We think bondage, empowerment and restraint when handling your designs; are we on the right track?
When I design or research I never look at any of that. Neither do I look at armour. For me it’s always been about craft and the ancient techniques I use to make my chains, ring by ring. I design while making and carefully explore shapes on the mannequins that are influenced by my background in tailoring. I hardly ever draw. Drawing is not direct or realistic enough for me. Anyone can draw something beautiful, but for me it’s about actually being able realise it well.
Skin, Gaga and Rihanna have worn your designs, do you think that your pieces compliment a musical environment?
I love making stage clothes; the chains have a great weight to them that works well in movement. I was on the set when Rihanna wore my chains for her Rockstar 101 video and I loved the way they looked on her. But also that experience made me realise that stage clothes need a lot more support as the wearer’s moving a lot.

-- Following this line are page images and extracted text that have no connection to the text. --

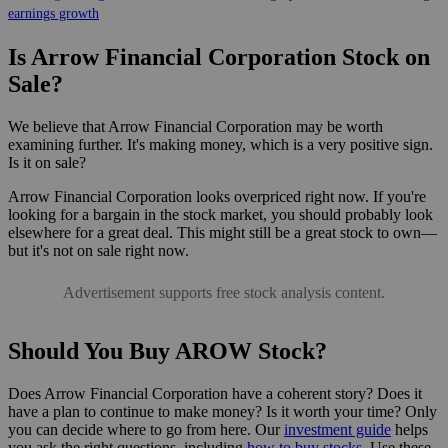
earnings growth
Is Arrow Financial Corporation Stock on
Sale?
We believe that Arrow Financial Corporation may be worth
examining further. It's making money, which is a very positive sign.
Is it on sale?
Arrow Financial Corporation looks overpriced right now. If you're
looking for a bargain in the stock market, you should probably look
elsewhere for a great deal. This might still be a great stock to own—
but it's not on sale right now.
Advertisement supports free stock analysis content.
Should You Buy AROW Stock?
Does Arrow Financial Corporation have a coherent story? Does it
have a plan to continue to make money? Is it worth your time? Only
you can decide where to go from here. Our
investment guide
helps
you ask the right questions, including
how to buy stocks
. Use these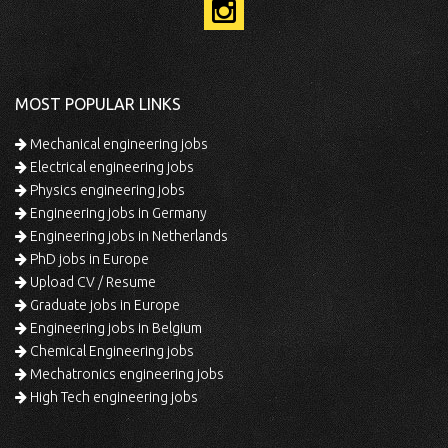
MOST POPULAR LINKS
Mechanical engineering jobs
Electrical engineering jobs
Physics engineering jobs
Engineering jobs in Germany
Engineering jobs in Netherlands
PhD jobs in Europe
Upload CV / Resume
Graduate jobs in Europe
Engineering jobs in Belgium
Chemical Engineering jobs
Mechatronics engineering jobs
High Tech engineering jobs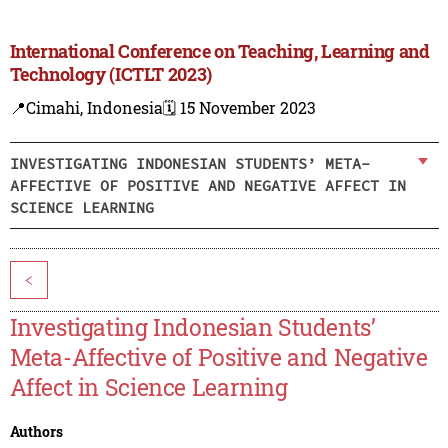
International Conference on Teaching, Learning and
Technology (ICTLT 2023)
📍Cimahi, Indonesia
🗓️ 15 November 2023
INVESTIGATING INDONESIAN STUDENTS’ META-
AFFECTIVE OF POSITIVE AND NEGATIVE AFFECT IN
SCIENCE LEARNING
<
Investigating Indonesian Students’
Meta-Affective of Positive and Negative
Affect in Science Learning
Authors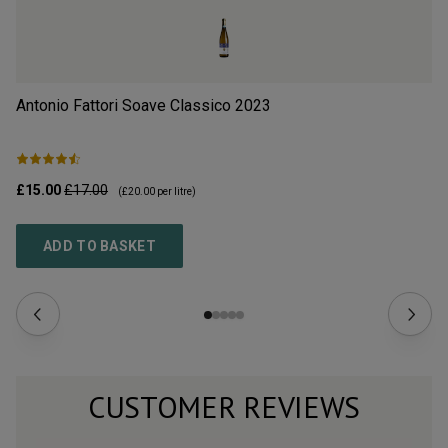
Antonio Fattori Soave Classico
2023
Il
£15.00
£17.00
£9
(
£20.00
per litre)
ADD TO BASKET
CUSTOMER REVIEWS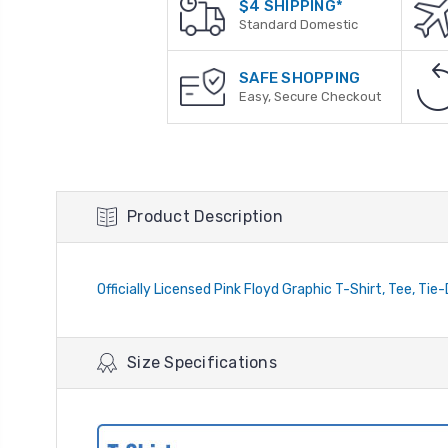
$4 SHIPPING*
Standard Domestic
SAFE SHOPPING
Easy, Secure Checkout
Product Description
Officially Licensed Pink Floyd Graphic T-Shirt, Tee, Tie
Size Specifications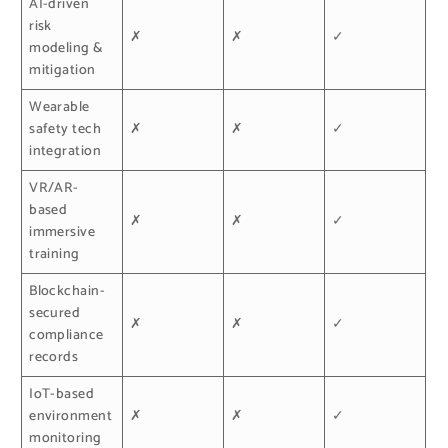
AI-driven
risk
✗
✗
✓
modeling &
mitigation
Wearable
safety tech
✗
✗
✓
integration
VR/AR-
based
✗
✗
✓
immersive
training
Blockchain-
secured
✗
✗
✓
compliance
records
IoT-based
environment
✗
✗
✓
monitoring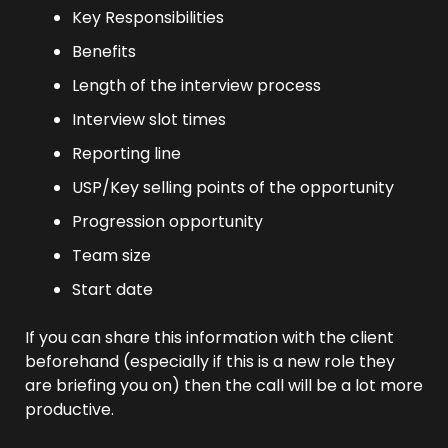
Key Responsibilities
Benefits
Length of the interview process
Interview slot times
Reporting line
USP/Key selling points of the opportunity
Progression opportunity
Team size
Start date
If you can share this information with the client 
beforehand (especially if this is a new role they 
are briefing you on) then the call will be a lot more 
productive.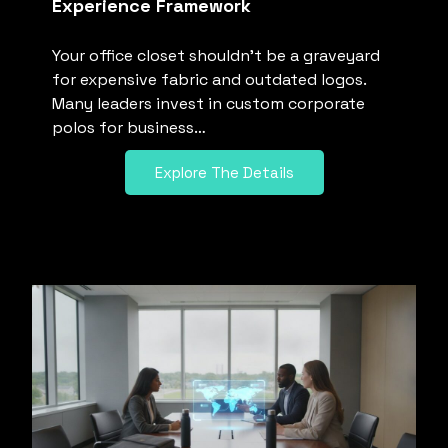
Experience Framework
Your office closet shouldn’t be a graveyard
for expensive fabric and outdated logos.
Many leaders invest in custom corporate
polos for business…
Explore The Details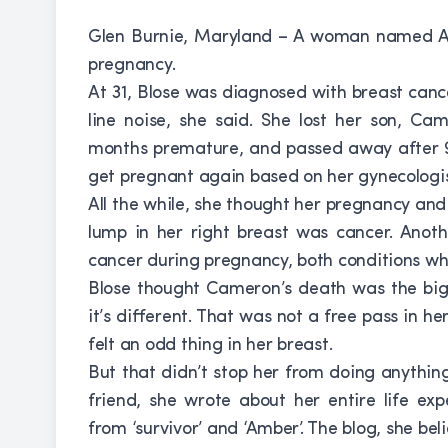
Glen Burnie, Maryland – A woman named Am
pregnancy.
At 31, Blose was diagnosed with breast cance
line noise, she said. She lost her son, C
months premature, and passed away after 9 
get pregnant again based on her gynecologis
All the while, she thought her pregnancy and
lump in her right breast was cancer. Anoth
cancer during pregnancy, both conditions w
Blose thought Cameron’s death was the bigg
it’s different. That was not a free pass in he
felt an odd thing in her breast.
But that didn’t stop her from doing anything
friend, she wrote about her entire life exp
from ‘survivor’ and ‘Amber’. The blog, she be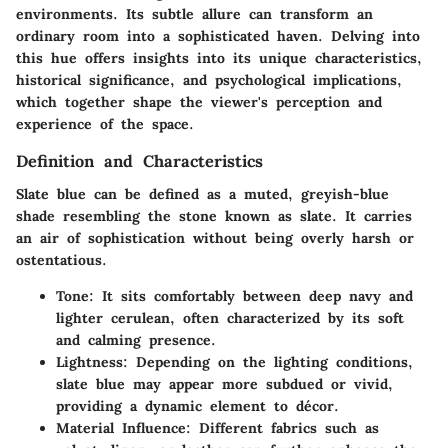
environments. Its subtle allure can transform an
ordinary room into a sophisticated haven. Delving into
this hue offers insights into its unique characteristics,
historical significance, and psychological implications,
which together shape the viewer's perception and
experience of the space.
Definition and Characteristics
Slate blue can be defined as a muted, greyish-blue
shade resembling the stone known as slate. It carries
an air of sophistication without being overly harsh or
ostentatious.
Tone:
It sits comfortably between deep navy and
lighter cerulean, often characterized by its soft
and calming presence.
Lightness:
Depending on the lighting conditions,
slate blue may appear more subdued or vivid,
providing a dynamic element to décor.
Material Influence:
Different fabrics such as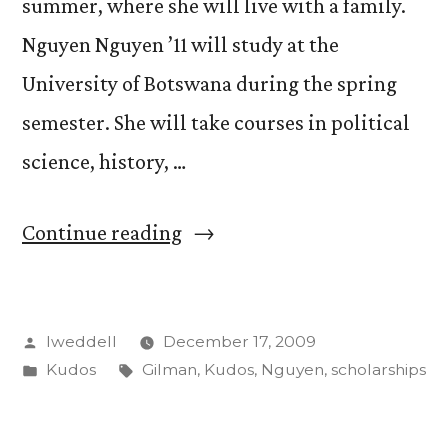
summer, where she will live with a family.
Nguyen Nguyen ’11 will study at the
University of Botswana during the spring
semester. She will take courses in political
science, history, …
“Anjali
Continue reading
Desai
and
Posted
lweddell
December 17, 2009
Nguyen
by
Posted
Tags:
Kudos
Gilman
,
Kudos
,
Nguyen
,
scholarships
Nguyen
in
awarded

So when Skin requested a stage outfit I constructed a whole undergarment to make sure it stayed on her for the whole performance.
On average, how long does each piece take to make?
There is no average. Sometimes a piece takes me thirty minutes and sometimes it takes three days. I almost lose money on some pieces, but if I love them, then they have to be in the collection.
You’ve interned for Giles and Hussein Chalayan, how has this experience influenced your design aesthetic?
I think working at Hussein made me realise that just because it’s fashion it does not necessarily have to be clothes, bags, hats or jewellery. And Giles taught me the importance of researching the little details,
such as trying out 20 different ways of making a bow. Honestly, I think it more influenced the way I run my company and the way I treat the people that work for me. Hussein was great at that. I was just an intern, but he learned my name in the first week and always said “hi” throughout my placement. I know it sounds stupid, but in a bigger label like that you can’t take those things for granted as an intern. It was just a beautiful place to work and I still miss it and keep in contact with some of the people there, even though I only interned there for 3 months.
You have a background in tailoring, have you applied this experience when creating chainmail pieces?
Attention to detail. My AMAZING tailoring tutor always used to say that every mm makes a difference. My assistants probably want to throw me out of the window when I tell them something is not well enough made. To them, and probably every other person on the planet, it looks perfectly fine. I can’t let it go, and if it’s not perfect then it’s not leaving the studio.
What’s the typical reaction of people trying on your garments?
I think most people are surprised that they can pull it off. They think it’s not for them, that you have to be a rockstar or something to make it look good. But the designs are often so simple that it could adapt to anything that you want it to be. I think it looks more amazing on a stylish 40-plus woman then a 20-year-old hipster. Or rather over a pink lace dress then a black jumper with holes and a leather jacket. I love contrasts.
Do you have any dream collaborations?
Paco Rabanne. I’ve deliberately done my very best to not be influenced by his designs, as I want to do it my own way. But there’s no denying that what he did was genius. I’d love to meet him and talk about chainmail.
What’s next for Fannie Schiavoni?
Bigger and bolder creations. I was told once to move on and away from the chains, but I believe in development.